Question

A proton moving at a speed of 3.8 ´ 106 m/s cuts across the lines of a magnetic field at an angle of 70°. the strength of the field is 0.25 ´ 10-4 t. what is the magnitude of the force acting on the proton? (qp = 1.6 ´ 10-19 c)

Answer 1

To calculate the magnetic force on a proton, use the formula F = qvBsin(θ). Using the provided charge, velocity, magnetic field strength, and angle, the force on the proton can be computed accordingly.

Step-by-step explanation:

The question pertains to the magnetic force experienced by a proton moving through a magnetic field.

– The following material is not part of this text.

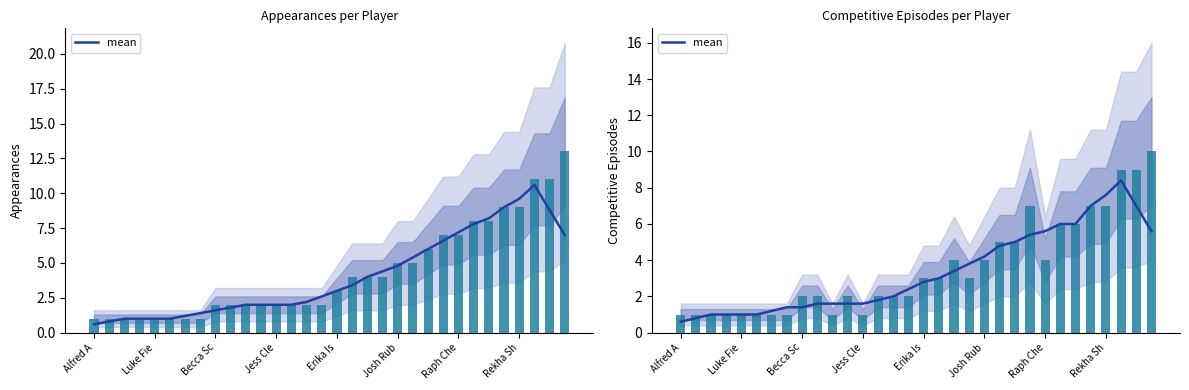

What is the difference between the values at 31 and 23?

0.2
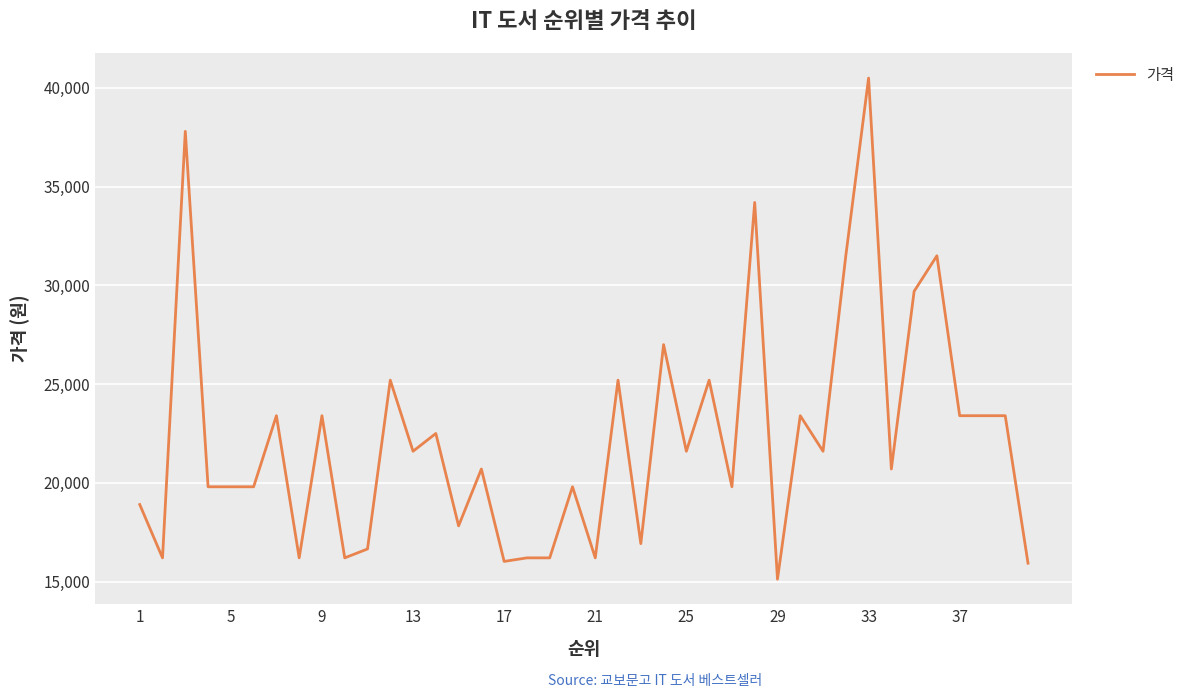

What is the maximum value shown in the chart?

40500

To determine the magnitude of the force acting on a charged particle moving in a magnetic field, you can use the equation F = qvBsin(θ), where F is the force, q is the charge of the particle, v is the velocity of the particle, B is the magnetic field strength, and θ is the angle between the velocity and the magnetic field direction.

Given the proton's charge (q = 1.6 × 10^-19 C), speed (v = 3.8 × 10^6 m/s), magnetic field strength (B = 0.25 × 10^-4 T), and angle (θ = 70°), the magnitude of the force F can be calculated as follows:

F = (1.6 × 10^-19 C) × (3.8 × 10^6 m/s) × (0.25 × 10^-4 T) × sin(70°)

Perform the calculation to find F, the force in newtons acting on the proton.